Mercredi 12 décembre 2012 par Ralph Gambihler

Walking Home

C'est toujours somptueux, le  jazz manouche qui s'échappe de l'usine à swing. Django, on s'en souvient, rêvait de format symphonique. Il y a quelques années, c'est Christian Escoudé qui fuyait lui aussi, à sa manière,  les tempos roboratifs à la "Minor Swing" pour signer, avec "Catalogne", un album très personnel malheureusement privé de l'écho qu'il méritait. Et voilà que du fin fond de la Pampa argentine surgit un guitariste inconnu qui transcende à son tour une gipsyness de l'âme renversante de beauté et d'inventivité.

Dans le "manoir de ses rêves", à vrai dire, Gonzalo Bergara n'a pas seulement écouté Django Reinhardt. Du trio blues dans lequel il officiait dés l'âge de 16 ans, il a su préserver des sonorités, des climats et surtout un art de la ballade dont le titre éponyme de l'album, "Walking Home", est la quintessence absolue. Mais ce n'est pas tout ! Le virtuose argentin passe aussi par la case Astor Piazzolla, gloire nationale s'il en est, avec à la clé trois pièces d'une magie toute vivaldienne ("Junio", "Julio" et "Agosto") dont l'auteur des "Quatre saisons de Buenos Aires" n'aurait certainement pas rougi.

L'apparition de la clarinette (Rob Hardt) sur des morceaux plus classiques comme "Munequina" et "Leopold" ancrent d'avantage l'album dans le répertoire manouche mais avec, là encore, un allant qui tranche avec ce que l'on a coutume d'entendre par ailleurs. Un nouveau cran est franchi avec "La Muerte De Un Lobo Malo". Une fois de plus, on pense à Piazzolla et on est surtout subjugué par cette rythmique d'enfer que dicte une violoniste en état de grâce. Elle est dantesque, effectivement, cette mort du grand méchant loup sous l'archet tellement sensuel de Leah Zeger, nouvelle venue dans le groupe.

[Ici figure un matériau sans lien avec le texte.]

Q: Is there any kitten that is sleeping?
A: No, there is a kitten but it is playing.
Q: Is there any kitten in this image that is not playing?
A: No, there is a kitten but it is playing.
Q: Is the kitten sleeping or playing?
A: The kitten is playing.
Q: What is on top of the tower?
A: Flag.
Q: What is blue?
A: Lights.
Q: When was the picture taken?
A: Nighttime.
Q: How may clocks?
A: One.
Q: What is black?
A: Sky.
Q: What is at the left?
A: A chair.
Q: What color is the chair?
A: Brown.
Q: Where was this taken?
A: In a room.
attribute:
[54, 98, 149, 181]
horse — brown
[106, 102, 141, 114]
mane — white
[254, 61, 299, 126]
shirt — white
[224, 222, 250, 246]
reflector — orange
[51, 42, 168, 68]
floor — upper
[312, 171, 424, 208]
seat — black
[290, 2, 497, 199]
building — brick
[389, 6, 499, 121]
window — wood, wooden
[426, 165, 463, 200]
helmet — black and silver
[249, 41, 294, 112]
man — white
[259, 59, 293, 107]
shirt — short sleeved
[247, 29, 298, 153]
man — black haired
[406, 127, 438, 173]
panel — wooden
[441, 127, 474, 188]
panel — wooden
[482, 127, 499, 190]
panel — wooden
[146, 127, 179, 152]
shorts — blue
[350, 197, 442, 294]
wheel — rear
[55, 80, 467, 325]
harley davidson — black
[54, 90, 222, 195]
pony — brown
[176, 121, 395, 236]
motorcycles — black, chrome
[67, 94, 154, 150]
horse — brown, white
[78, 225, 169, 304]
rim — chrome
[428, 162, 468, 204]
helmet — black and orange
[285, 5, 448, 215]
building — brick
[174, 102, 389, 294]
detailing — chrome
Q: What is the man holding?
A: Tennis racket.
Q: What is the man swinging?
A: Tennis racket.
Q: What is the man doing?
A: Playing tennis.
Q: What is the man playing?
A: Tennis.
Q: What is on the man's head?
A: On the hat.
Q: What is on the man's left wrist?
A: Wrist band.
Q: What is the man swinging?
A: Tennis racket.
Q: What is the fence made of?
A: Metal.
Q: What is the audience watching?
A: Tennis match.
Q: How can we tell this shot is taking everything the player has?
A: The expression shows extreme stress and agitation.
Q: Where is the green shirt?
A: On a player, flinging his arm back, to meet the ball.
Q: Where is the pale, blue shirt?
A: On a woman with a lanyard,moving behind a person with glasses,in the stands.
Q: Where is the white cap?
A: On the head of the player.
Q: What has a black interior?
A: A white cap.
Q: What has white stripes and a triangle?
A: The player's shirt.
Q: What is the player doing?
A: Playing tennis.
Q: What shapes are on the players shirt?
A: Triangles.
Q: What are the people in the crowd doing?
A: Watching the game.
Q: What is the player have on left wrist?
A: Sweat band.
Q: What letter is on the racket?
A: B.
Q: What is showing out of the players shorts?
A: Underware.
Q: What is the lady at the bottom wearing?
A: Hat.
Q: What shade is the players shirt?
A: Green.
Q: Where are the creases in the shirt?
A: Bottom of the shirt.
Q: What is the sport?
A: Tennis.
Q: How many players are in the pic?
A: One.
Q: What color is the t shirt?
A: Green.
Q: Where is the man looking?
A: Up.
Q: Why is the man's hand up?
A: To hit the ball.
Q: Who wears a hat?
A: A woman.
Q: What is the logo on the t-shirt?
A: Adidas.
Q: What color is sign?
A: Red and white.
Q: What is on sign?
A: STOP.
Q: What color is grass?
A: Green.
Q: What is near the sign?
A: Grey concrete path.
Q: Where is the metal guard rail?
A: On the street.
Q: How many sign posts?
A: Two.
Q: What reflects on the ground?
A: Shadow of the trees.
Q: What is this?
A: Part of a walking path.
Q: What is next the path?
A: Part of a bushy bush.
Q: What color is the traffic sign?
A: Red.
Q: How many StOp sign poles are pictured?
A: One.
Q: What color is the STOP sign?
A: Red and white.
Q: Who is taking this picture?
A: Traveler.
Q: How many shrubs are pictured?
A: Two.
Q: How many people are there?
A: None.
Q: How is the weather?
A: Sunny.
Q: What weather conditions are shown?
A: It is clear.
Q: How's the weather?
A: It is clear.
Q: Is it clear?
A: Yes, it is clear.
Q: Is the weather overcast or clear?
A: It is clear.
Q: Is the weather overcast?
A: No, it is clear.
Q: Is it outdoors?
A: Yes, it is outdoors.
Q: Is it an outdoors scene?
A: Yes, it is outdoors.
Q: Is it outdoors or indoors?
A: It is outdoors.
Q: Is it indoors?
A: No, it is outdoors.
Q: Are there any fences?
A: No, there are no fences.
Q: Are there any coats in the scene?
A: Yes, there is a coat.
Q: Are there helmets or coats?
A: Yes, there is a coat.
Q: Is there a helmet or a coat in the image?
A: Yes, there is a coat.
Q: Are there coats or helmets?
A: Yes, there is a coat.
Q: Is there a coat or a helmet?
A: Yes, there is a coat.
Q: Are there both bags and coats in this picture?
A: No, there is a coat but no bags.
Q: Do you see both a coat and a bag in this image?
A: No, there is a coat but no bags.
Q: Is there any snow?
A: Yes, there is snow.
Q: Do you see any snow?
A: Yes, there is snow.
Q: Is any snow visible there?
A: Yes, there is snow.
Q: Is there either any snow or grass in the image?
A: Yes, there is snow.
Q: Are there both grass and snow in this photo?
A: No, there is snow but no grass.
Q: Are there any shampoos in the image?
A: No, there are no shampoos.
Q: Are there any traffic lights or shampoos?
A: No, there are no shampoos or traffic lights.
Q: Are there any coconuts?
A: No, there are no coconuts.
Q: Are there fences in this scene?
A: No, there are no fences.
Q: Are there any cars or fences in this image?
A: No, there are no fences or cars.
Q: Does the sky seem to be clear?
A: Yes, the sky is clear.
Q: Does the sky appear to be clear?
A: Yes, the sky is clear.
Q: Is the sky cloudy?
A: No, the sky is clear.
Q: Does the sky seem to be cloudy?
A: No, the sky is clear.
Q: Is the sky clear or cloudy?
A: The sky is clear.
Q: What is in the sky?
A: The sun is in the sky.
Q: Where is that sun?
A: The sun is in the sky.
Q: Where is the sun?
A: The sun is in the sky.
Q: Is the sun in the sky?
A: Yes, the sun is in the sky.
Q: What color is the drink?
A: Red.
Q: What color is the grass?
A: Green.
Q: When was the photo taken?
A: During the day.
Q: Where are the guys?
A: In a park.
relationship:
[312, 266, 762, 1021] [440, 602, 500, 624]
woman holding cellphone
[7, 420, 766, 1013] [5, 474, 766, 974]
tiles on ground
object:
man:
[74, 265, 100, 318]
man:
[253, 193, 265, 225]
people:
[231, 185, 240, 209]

On a gardé le meilleur pour la fin, à savoir les deux "Nightmare" qui résument en guise de double climax le grand mix auquel carbure Gonzalo Bergara au côté son fidèle guitariste rythmique Jeffrey Radaich et de trois autres contrebassistes, Brian Netzley, Gabe Noel et Pablo Motta. L'originalité et l'architecture des arrangements, la notion même de paysage qui transfigure ces deux titres, le thème principal du premier qui devient la coda du second, la conclusion pianistique de "Nightmare 1", la guitare électrique qui surgit des profondeurs de "Nightmare 2", et puis encore une fois cette violoniste dont on ne peut plus se passer, tout cela conflue dans une fièvre argentine qui va faire un malheur, on en est sûr, lundi prochain, sur la scène de l'Olympia.

"Walking Home", de Gonzalo Bergara (album auto-produit). Concert à l'Olympia pour la soirée annuelle de TsfJazz, "You & The night & The Music", le lundi 17 décembre, puis au Baiser Salé le mercredi 19 décembre, à suivre en direct sur TsfJazz.